[Exercise] Filter out every line below that lacks "rispetto", and copy the rest.

[Exercise data]

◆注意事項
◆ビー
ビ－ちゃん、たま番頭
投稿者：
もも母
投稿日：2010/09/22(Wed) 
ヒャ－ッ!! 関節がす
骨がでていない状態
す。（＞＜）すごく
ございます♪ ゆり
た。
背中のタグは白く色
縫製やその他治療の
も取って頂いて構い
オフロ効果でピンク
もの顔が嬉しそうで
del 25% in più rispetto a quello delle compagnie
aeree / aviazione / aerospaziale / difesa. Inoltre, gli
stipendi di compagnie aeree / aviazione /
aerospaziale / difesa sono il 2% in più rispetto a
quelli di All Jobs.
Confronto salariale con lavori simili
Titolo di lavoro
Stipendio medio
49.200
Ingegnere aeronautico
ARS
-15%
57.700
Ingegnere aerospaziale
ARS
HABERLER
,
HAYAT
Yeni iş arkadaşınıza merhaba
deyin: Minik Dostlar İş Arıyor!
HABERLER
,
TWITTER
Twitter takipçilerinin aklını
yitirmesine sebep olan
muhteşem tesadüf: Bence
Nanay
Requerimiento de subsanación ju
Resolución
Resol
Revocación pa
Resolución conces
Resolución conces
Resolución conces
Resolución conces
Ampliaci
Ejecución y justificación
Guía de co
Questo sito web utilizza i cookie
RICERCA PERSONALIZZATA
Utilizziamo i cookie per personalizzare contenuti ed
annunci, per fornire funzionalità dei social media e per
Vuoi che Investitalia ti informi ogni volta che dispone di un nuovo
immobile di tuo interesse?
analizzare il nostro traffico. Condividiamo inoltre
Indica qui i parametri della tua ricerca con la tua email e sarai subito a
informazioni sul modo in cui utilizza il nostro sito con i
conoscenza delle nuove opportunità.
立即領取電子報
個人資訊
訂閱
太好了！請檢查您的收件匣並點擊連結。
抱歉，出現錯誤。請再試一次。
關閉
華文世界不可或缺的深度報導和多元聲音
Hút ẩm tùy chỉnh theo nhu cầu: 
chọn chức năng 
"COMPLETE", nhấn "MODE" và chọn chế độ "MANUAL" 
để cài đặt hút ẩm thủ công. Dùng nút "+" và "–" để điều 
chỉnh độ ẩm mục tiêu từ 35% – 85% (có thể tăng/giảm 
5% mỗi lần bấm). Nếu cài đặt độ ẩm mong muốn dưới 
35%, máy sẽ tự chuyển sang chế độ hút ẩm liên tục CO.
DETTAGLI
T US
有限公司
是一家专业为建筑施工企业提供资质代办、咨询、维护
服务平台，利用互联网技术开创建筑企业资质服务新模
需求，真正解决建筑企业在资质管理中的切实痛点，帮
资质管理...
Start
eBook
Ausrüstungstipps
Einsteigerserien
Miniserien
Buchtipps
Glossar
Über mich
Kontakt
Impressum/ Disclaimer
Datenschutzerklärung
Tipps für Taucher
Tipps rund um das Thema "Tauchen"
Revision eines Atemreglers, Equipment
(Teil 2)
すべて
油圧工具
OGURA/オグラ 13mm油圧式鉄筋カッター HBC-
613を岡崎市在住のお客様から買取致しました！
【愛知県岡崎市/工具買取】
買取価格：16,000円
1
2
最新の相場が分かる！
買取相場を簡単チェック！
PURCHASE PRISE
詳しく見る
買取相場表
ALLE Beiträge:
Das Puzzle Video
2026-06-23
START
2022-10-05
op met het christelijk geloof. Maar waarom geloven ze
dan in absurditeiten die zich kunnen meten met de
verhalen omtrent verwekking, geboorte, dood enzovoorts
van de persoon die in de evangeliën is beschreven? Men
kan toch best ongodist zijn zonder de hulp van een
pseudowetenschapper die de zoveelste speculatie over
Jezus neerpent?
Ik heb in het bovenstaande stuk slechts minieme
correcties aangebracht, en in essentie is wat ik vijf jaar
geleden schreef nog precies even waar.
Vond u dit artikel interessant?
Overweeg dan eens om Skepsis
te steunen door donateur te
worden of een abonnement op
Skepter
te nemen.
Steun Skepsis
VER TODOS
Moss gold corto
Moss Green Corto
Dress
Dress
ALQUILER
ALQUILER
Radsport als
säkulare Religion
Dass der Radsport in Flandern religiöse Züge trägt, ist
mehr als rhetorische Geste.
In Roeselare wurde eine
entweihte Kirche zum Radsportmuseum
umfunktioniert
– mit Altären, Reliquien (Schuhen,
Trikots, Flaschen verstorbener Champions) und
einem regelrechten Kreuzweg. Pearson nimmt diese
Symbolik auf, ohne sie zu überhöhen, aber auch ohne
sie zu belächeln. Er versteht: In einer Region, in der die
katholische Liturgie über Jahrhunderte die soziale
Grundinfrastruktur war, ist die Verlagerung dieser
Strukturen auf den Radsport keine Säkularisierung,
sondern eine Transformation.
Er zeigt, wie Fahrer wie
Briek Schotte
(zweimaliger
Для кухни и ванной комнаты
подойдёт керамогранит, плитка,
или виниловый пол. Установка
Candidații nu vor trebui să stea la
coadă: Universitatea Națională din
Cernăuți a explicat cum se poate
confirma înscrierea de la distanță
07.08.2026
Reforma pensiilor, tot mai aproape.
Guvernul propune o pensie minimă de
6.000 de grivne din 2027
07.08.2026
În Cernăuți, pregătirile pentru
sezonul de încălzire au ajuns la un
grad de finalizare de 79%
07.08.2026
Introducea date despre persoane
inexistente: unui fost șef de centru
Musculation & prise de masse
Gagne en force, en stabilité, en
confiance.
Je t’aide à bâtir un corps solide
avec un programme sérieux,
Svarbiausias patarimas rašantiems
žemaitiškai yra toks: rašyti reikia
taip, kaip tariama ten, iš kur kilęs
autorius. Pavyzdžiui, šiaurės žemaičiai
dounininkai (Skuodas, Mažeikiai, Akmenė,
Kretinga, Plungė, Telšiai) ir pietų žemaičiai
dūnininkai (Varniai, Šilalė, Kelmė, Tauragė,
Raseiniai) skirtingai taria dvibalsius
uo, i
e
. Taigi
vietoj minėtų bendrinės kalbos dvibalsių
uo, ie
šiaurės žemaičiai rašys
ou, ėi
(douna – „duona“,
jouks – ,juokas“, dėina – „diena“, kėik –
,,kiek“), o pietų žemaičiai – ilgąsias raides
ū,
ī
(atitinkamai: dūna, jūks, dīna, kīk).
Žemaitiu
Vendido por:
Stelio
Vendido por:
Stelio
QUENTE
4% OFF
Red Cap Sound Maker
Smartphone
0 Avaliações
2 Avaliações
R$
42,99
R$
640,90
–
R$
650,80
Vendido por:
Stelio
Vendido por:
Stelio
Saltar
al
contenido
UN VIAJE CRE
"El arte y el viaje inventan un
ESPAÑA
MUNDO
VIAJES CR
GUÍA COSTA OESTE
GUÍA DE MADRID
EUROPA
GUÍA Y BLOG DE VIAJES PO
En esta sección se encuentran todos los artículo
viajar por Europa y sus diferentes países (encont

[Answer below]
del 25% in più rispetto a quello delle compagnie
aerospaziale / difesa sono il 2% in più rispetto a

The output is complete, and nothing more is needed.